Prove that $\sqrt{3} + \sqrt{2}$ is an irrational number.

Let us assume $\sqrt{3} + \sqrt{2}$ is a rational number.

Let $\sqrt{3} + \sqrt{2} = x$

Squaring on both sides, we get :

$\Rightarrow (\sqrt{3} + \sqrt{2})^2 = x^2 \\[1em] \Rightarrow (\sqrt{3})^2 + (\sqrt{2})^2 + 2 \times \sqrt{3} \times \sqrt{2} = x^2 \\[1em] \Rightarrow 3 + 2 + 2\sqrt{6} = x^2 \\[1em] \Rightarrow 5 + 2\sqrt{6} = x^2 \\[1em] \Rightarrow \sqrt{6} = \dfrac{x^2 - 5}{2}.$

Here, x is rational,

∴ x² is rational ………(1)

⇒ x² - 5 is rational

So, $\dfrac{x^2 - 5}{2}$ is rational.

$\Rightarrow \dfrac{x^2 - 5}{2} = \sqrt{6}$ is rational

But $\sqrt{6}$ is irrational

$\Rightarrow \dfrac{x^2 - 5}{2}$ is irrational i.e. x² - 5 is irrational and so x² is irrational ……..(2)

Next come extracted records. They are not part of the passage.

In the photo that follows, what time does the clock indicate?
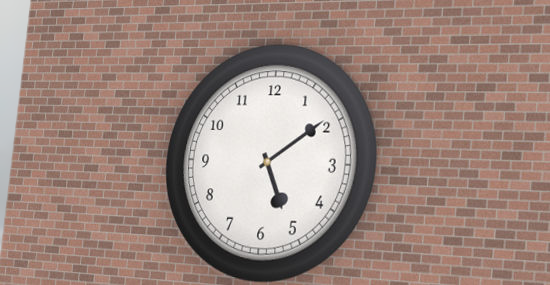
5:09
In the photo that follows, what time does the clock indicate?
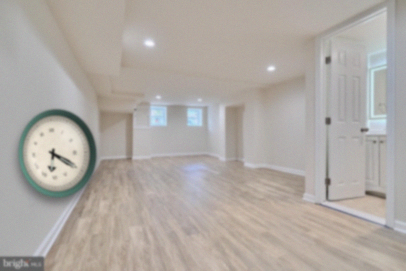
6:20
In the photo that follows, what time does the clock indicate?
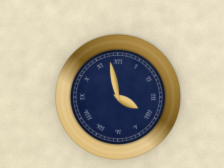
3:58
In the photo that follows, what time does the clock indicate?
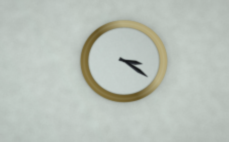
3:21
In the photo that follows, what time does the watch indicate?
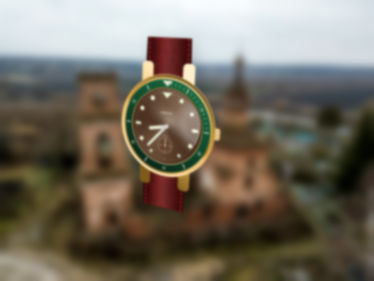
8:37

From (1), x² is rational, and

from (2), x² is irrational

∴ We arrive at a contradiction.

So, our assumption that $\sqrt{3} + \sqrt{2}$ is a rational number is wrong.

∴ $\sqrt{3} + \sqrt{2}$ is irrational.

Hence, proved that $\sqrt{3} + \sqrt{2}$ is an irrational number.